** Opening Information given block **

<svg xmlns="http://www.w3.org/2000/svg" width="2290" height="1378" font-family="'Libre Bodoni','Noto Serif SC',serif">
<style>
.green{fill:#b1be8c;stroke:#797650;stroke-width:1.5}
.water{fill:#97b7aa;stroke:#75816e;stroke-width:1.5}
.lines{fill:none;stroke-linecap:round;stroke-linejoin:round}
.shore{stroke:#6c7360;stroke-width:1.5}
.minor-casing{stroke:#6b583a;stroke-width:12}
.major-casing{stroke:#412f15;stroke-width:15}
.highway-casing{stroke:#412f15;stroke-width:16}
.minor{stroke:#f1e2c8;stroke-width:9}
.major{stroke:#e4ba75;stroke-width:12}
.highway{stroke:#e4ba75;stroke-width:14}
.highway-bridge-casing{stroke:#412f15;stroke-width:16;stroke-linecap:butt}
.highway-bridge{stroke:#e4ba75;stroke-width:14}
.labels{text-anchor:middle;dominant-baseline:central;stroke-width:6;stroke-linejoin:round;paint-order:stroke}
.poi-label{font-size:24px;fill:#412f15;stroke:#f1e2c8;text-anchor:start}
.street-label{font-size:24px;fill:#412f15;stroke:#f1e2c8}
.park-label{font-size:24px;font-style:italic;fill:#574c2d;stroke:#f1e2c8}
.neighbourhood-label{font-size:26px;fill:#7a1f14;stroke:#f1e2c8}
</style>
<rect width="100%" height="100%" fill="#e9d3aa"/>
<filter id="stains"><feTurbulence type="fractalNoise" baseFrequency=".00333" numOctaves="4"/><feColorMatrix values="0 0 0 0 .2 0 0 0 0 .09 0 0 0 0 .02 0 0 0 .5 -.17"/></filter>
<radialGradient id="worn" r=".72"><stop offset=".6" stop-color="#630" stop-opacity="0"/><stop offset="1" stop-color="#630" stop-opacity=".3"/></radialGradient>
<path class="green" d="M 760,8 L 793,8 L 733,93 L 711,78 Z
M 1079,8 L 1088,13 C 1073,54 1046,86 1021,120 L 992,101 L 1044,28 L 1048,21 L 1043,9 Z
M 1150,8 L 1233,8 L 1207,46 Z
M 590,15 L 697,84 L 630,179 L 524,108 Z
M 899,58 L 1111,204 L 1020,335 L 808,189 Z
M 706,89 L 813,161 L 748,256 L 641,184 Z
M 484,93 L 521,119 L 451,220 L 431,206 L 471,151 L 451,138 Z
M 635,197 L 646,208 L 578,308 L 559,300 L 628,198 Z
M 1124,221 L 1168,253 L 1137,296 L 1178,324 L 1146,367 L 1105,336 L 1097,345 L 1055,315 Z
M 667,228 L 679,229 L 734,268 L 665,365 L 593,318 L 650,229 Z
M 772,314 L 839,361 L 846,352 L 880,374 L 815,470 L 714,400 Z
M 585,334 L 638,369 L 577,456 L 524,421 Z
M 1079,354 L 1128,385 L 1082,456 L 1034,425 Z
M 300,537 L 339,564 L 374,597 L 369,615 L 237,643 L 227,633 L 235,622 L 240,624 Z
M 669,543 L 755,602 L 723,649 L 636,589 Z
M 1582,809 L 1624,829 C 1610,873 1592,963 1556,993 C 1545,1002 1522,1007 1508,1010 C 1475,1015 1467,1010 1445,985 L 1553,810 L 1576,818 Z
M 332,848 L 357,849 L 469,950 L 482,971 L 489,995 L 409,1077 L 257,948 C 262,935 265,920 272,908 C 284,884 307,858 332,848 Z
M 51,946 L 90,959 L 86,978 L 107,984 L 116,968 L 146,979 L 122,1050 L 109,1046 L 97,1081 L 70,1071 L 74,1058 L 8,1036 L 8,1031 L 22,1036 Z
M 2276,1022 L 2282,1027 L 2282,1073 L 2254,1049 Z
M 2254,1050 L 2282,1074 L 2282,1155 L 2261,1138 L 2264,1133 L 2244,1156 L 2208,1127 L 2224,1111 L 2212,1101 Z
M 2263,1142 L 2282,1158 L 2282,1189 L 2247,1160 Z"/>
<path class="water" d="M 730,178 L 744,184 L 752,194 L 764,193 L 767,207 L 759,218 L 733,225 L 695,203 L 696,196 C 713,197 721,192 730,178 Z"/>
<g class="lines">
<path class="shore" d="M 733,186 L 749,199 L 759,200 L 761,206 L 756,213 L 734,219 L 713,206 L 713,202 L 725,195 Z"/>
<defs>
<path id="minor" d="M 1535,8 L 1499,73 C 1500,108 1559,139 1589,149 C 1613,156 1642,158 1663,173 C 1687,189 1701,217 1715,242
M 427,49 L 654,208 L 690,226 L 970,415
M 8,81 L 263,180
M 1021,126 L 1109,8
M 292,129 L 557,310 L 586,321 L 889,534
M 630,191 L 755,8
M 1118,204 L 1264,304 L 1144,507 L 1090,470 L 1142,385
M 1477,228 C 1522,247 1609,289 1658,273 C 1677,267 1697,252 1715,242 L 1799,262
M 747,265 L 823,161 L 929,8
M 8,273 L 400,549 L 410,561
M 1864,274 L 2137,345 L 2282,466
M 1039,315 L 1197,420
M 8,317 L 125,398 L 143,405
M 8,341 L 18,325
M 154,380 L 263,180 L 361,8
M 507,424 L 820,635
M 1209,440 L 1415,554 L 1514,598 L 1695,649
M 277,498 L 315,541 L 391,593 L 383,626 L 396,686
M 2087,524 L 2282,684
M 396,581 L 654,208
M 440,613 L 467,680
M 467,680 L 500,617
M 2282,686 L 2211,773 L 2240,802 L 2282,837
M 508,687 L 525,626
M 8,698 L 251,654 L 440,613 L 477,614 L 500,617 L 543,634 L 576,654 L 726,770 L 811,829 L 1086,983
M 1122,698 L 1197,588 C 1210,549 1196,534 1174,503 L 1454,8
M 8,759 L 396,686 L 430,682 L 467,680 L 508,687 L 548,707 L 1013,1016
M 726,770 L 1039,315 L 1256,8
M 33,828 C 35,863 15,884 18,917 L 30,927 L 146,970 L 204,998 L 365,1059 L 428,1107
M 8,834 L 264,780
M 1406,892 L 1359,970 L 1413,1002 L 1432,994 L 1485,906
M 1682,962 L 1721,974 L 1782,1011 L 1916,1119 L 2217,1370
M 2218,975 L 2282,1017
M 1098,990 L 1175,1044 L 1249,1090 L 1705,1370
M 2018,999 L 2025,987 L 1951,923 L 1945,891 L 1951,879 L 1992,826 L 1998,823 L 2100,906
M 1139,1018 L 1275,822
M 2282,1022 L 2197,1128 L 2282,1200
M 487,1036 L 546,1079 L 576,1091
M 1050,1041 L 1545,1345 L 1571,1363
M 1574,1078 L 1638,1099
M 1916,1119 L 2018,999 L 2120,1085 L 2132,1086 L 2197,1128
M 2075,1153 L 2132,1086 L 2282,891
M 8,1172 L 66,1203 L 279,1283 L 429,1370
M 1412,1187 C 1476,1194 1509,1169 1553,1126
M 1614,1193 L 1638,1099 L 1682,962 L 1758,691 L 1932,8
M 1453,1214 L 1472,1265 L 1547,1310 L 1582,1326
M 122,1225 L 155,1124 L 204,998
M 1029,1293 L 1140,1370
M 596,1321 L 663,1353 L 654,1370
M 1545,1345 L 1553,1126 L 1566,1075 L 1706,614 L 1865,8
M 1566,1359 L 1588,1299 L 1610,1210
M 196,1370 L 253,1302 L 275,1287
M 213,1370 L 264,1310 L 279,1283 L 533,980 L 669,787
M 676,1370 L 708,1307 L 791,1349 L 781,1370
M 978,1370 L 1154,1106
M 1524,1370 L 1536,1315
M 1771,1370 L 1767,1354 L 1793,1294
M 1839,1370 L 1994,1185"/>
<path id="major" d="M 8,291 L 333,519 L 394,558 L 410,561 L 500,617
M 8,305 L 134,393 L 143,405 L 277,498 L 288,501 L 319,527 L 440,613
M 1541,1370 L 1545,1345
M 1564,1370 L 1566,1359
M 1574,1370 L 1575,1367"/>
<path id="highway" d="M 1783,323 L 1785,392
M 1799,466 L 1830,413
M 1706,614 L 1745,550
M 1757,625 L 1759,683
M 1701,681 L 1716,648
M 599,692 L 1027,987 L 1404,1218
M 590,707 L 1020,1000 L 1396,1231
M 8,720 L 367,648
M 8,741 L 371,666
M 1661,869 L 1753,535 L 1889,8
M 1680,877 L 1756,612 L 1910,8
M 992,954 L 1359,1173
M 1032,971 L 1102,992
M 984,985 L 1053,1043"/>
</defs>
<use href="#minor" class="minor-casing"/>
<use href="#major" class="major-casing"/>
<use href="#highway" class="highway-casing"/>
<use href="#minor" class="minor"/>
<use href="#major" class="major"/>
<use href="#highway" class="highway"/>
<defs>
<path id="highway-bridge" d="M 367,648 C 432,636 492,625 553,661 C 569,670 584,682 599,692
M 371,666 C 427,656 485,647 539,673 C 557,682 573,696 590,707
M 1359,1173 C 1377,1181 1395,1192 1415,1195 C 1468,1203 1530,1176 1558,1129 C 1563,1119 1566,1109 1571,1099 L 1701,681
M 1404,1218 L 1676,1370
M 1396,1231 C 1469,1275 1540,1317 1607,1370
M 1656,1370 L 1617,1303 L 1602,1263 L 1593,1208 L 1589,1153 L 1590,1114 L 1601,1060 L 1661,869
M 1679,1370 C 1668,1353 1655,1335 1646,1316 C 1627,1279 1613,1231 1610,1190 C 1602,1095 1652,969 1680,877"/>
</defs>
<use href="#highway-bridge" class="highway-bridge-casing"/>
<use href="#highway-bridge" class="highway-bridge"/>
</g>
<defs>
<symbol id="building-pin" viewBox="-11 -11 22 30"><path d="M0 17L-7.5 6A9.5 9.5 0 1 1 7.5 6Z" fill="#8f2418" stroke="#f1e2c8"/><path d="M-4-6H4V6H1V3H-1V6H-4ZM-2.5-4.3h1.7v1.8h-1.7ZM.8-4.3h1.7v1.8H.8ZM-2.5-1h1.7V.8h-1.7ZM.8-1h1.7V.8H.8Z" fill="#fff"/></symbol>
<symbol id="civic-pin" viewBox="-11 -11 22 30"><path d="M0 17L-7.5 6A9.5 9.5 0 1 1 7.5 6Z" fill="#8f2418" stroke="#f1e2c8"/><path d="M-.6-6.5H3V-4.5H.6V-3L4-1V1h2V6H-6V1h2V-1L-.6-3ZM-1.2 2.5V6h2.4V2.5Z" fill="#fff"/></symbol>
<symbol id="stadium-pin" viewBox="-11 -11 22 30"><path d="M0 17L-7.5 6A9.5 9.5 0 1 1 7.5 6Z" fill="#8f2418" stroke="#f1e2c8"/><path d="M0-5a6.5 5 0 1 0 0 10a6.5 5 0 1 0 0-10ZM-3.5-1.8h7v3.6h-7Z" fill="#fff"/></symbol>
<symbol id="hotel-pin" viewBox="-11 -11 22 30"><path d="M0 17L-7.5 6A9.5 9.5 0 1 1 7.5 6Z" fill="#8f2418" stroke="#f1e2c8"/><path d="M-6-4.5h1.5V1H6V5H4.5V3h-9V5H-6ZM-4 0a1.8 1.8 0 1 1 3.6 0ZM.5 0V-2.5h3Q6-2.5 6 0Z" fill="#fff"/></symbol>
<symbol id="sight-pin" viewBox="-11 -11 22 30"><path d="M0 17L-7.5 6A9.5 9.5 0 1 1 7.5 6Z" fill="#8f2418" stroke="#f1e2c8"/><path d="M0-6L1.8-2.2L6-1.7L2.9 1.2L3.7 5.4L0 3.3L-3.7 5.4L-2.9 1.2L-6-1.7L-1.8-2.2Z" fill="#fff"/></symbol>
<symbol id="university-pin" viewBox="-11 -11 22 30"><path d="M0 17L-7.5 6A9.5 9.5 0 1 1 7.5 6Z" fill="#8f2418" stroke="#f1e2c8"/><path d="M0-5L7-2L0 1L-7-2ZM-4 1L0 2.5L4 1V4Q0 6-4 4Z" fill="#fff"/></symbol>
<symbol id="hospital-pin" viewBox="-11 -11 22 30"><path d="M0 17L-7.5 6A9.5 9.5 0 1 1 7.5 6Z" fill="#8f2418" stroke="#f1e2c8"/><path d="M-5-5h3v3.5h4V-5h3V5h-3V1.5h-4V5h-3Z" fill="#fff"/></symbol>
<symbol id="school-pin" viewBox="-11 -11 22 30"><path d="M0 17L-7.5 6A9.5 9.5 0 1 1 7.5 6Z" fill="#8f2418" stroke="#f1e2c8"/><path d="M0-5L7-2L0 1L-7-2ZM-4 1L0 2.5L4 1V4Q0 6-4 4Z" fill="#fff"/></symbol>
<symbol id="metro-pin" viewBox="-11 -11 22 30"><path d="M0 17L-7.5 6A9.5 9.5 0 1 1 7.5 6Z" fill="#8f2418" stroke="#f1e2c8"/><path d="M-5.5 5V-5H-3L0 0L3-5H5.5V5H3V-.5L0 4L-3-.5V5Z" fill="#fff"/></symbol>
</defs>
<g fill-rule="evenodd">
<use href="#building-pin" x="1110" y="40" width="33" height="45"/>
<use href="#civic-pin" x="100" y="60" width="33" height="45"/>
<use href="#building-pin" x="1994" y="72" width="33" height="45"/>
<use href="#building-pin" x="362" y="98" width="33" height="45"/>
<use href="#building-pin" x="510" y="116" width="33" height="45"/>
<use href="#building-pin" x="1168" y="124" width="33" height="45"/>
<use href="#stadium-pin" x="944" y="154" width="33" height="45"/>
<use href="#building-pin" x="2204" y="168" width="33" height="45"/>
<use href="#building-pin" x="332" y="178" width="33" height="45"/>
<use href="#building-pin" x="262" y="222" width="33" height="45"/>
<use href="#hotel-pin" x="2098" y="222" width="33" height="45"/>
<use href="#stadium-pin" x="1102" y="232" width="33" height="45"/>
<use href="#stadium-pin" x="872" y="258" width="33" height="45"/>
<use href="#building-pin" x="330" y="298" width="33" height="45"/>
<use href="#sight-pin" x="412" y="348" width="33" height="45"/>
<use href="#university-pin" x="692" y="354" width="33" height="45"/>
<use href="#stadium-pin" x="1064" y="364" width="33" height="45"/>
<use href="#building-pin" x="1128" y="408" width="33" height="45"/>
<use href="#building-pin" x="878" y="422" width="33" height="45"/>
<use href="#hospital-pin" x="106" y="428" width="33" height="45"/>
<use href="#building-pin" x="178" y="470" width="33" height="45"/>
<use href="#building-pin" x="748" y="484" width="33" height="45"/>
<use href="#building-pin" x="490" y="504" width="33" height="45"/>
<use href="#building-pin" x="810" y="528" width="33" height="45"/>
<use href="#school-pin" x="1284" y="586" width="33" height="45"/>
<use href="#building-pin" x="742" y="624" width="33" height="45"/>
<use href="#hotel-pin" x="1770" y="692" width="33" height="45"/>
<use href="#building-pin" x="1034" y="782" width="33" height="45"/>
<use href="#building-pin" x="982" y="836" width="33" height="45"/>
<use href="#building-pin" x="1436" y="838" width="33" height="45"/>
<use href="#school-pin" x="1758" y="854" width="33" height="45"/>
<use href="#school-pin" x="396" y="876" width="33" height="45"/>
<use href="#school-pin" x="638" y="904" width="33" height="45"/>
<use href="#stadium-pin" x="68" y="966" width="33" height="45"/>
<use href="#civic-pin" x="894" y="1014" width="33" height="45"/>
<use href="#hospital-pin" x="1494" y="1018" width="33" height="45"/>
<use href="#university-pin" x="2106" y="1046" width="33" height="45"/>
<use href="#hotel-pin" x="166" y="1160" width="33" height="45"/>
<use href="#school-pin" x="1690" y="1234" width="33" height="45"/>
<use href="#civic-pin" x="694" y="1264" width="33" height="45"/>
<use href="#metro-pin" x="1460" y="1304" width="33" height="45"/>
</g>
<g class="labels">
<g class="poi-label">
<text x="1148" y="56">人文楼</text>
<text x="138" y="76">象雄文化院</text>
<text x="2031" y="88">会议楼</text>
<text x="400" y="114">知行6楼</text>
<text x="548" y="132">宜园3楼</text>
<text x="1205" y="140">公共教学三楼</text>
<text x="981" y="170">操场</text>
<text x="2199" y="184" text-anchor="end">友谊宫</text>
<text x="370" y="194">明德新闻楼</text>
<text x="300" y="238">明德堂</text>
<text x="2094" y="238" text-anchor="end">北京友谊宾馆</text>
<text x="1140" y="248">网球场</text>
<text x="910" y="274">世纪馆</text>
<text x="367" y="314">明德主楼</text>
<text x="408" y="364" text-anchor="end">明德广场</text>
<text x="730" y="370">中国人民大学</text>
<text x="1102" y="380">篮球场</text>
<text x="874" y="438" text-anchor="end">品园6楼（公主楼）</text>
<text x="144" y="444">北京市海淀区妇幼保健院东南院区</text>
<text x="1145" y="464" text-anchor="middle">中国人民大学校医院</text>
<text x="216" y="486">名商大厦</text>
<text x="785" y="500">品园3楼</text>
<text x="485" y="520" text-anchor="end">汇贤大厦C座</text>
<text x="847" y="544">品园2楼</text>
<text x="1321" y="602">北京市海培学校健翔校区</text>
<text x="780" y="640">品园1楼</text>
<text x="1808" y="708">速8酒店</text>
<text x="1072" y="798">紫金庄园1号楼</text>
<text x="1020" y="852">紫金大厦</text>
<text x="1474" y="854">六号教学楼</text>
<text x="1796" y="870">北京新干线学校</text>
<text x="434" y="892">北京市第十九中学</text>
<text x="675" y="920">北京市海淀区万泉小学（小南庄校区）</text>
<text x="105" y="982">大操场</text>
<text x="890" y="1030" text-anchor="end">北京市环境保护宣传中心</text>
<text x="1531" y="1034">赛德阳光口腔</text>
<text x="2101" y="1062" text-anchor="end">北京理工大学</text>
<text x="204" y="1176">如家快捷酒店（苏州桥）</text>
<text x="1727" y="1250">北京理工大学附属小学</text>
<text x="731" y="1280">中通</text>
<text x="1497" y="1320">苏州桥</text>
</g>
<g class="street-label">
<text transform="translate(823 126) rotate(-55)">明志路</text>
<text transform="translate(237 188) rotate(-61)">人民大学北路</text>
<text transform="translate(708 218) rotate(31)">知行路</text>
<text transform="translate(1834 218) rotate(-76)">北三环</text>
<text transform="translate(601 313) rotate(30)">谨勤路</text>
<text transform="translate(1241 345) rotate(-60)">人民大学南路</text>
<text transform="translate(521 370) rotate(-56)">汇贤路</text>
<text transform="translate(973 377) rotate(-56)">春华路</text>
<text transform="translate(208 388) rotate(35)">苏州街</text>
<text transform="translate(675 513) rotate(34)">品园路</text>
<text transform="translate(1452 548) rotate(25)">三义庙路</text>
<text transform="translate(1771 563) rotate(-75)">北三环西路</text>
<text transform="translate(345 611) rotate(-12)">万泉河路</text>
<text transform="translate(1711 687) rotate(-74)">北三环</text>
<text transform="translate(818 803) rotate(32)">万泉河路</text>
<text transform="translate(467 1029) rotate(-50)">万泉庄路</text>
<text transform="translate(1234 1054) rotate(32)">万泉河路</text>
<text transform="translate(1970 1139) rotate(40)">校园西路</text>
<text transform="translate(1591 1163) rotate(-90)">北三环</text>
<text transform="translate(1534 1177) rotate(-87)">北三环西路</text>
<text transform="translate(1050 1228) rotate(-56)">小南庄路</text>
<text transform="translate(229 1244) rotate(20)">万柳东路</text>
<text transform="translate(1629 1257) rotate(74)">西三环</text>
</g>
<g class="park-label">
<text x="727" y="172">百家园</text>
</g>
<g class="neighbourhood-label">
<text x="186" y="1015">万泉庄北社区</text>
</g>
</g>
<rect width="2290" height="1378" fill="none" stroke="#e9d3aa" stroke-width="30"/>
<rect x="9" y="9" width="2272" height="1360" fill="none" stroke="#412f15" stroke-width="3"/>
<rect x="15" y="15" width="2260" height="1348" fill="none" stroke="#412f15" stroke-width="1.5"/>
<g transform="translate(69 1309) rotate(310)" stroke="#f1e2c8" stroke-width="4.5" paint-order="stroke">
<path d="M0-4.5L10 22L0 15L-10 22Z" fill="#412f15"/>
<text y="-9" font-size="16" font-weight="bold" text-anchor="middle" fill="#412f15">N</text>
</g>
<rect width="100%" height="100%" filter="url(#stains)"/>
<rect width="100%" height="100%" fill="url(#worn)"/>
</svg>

** Closing Information given block **

**Assignment:** Copy range, inclusive: the line holding "0 0 0 0 .09" to the line holding "M 899,58 L 1111,204 L 1020,335 L 808,189 Z". Reproduce exactly those lines of the records above and no others.

**Task response:**
<filter id="stains"><feTurbulence type="fractalNoise" baseFrequency=".00333" numOctaves="4"/><feColorMatrix values="0 0 0 0 .2 0 0 0 0 .09 0 0 0 0 .02 0 0 0 .5 -.17"/></filter>
<radialGradient id="worn" r=".72"><stop offset=".6" stop-color="#630" stop-opacity="0"/><stop offset="1" stop-color="#630" stop-opacity=".3"/></radialGradient>
<path class="green" d="M 760,8 L 793,8 L 733,93 L 711,78 Z
M 1079,8 L 1088,13 C 1073,54 1046,86 1021,120 L 992,101 L 1044,28 L 1048,21 L 1043,9 Z
M 1150,8 L 1233,8 L 1207,46 Z
M 590,15 L 697,84 L 630,179 L 524,108 Z
M 899,58 L 1111,204 L 1020,335 L 808,189 Z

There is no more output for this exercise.